**Text provided**
The Fasting Practiceনমুনা

Day 4: To Stand With the Poor
Over the last three sessions, we’ve explored the power of fasting for personal transformation; now, we’re ready to shift from the internal to the external — the power of fasting for social transformation.
This is one aspect of fasting that may be new to you; you may not think of fasting as a vehicle for the biblical vision of justice, but in the imagination of the biblical writers, it is.
Isaiah 58 is one of the most essential passages on fasting in all of Scripture. In context, God is speaking through the prophet Isaiah to the people of Israel, who were intended to be a “kingdom of priests” (Exodus 19:6), a channel of God’s rule and reign to the wider world, but were falling woefully short. The people are asking Isaiah: We are fasting, but it doesn’t seem to be working. Why is God not hearing our prayer?
God replies that fasting is not only to offer ourselves to God, and to grow in holiness, and to amplify our prayers; there’s more to it. The motivation for the type of fasting God wants is to: fight injustice, free people from oppression, share your food with the hungry, provide shelter to refugees, immigrants, and those with no home; to clothe the naked and to meet the practical needs of people all around you.
If you practice this kind of fasting, listen to what will happen: “Then your light will break forth like the dawn, and your healing will quickly appear; then your righteousness will go before you, and the glory of the LORD will be your rear guard. Then you will call, and the LORD will answer; you will cry for help, and he will say: Here am I.”
This is a whole other dimension to fasting than the previous three sessions; one that has less to do with us and more to do with others, in particular, the poor.
You see, in the biblical imagination, almsgiving is just as tied to fasting as prayer. In the same way that it’s hard to imagine fasting without praying — it’s theoretically possible, but it’s kind of missing the whole point — to the biblical mind, it’s just as illogical to practice fasting without generosity, service, and justice.
This type of fasting is a way to do three things:
First, to stand in solidarity with the hungry. Regularly going without food by choice, can put us emotionally in touch with the millions of people around the world and in our own countries who regularly go without food not by choice.

**Supplied information**
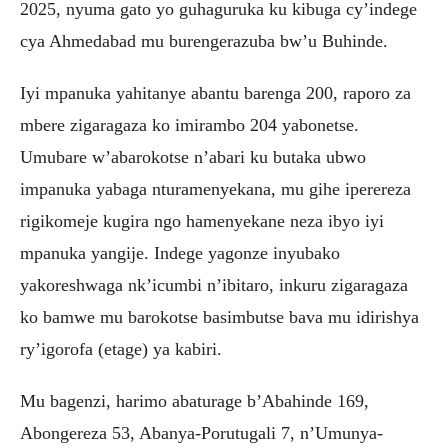
2025, nyuma gato yo guhaguruka ku kibuga cy’indege
cya Ahmedabad mu burengerazuba bw’u Buhinde.
Iyi mpanuka yahitanye abantu barenga 200, raporo za
mbere zigaragaza ko imirambo 204 yabonetse.
Umubare w’abarokotse n’abari ku butaka ubwo
impanuka yabaga nturamenyekana, mu gihe iperereza
rigikomeje kugira ngo hamenyekane neza ibyo iyi
mpanuka yangije. Indege yagonze inyubako
yakoreshwaga nk’icumbi n’ibitaro, inkuru zigaragaza
ko bamwe mu barokotse basimbutse bava mu idirishya
ry’igorofa (etage) ya kabiri.
Mu bagenzi, harimo abaturage b’Abahinde 169,
Abongereza 53, Abanya-Porutugali 7, n’Umunya-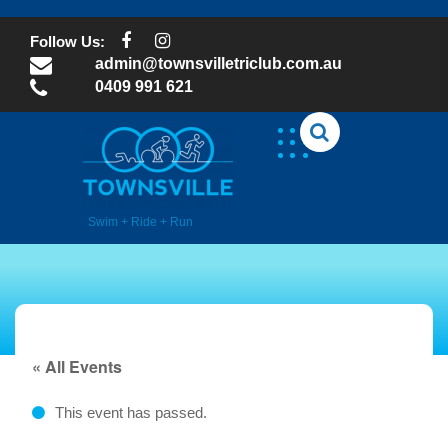
Skip
to
Follow Us:
content
admin@townsvilletriclub.com.au
0409 991 621
Swim + Ride + Run
« All Events
This event has passed.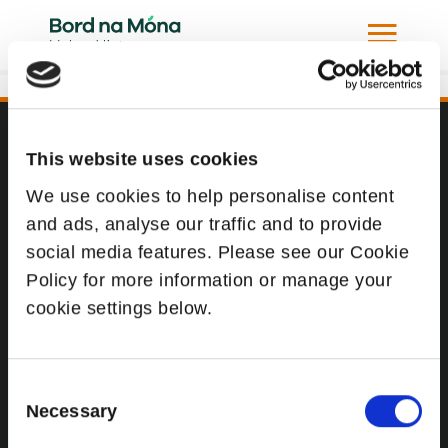
Todd Andrews and Louis Rhatigan in Russia
This website uses cookies
Website
We use cookies to help personalise content
Website Privacy Statement
and ads, analyse our traffic and to provide
Privacy Policy
social media features. Please see our Cookie
Terms of use
Policy for more information or manage your
cookie settings below.
Cookie Policy
Web Accessibility
Consent
Necessary
Selection
Additional Links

**Problems to solve**
• a. In the text on fasting, recast the paragraph beginning "God replies that fasting is not only" as a bulleted list that keeps its main facts.
• b. Continue the text on fasting from the point where it stops.

**Per-task answers**
• a.
- Fasting is more than offering ourselves to God, growing in holiness, and amplifying our prayers.
- The fasting God wants is motivated by:
  - fighting injustice
  - freeing people from oppression
  - sharing food with the hungry
  - giving shelter to refugees, immigrants, and the homeless
  - clothing the naked
  - meeting the practical needs of people all around you

• b.
Second, it’s to share what we have. What we give up in money spent on food can be turned into generosity to the poor; and what we give up in time spent on food — shopping, cooking, eating, cleaning up — can be spent in service of the poor. There’s a long-standing tradition in the Catholic church of fasting on Fridays and serving that day in a food pantry or soup kitchen or local nonprofit. This is one way to not just “talk” about justice, but to do justice.
Finally, it can enable us to stand against evil. Fasting can be a loving, non-violent way to protest systemic injustice. It’s a way for the powerful to voluntarily align with the powerless, as Jesus himself did for us.
Now we come to the end of our reading plan. We’ve done our best over the last four days to lay out a vision of fasting as one of the most powerful and essential of all the practices of Jesus. And our hope is not just that you practice fasting a few times, but that you integrate fasting into your Rule of Life, or your overall lifestyle, as most followers of Jesus have done until recent history.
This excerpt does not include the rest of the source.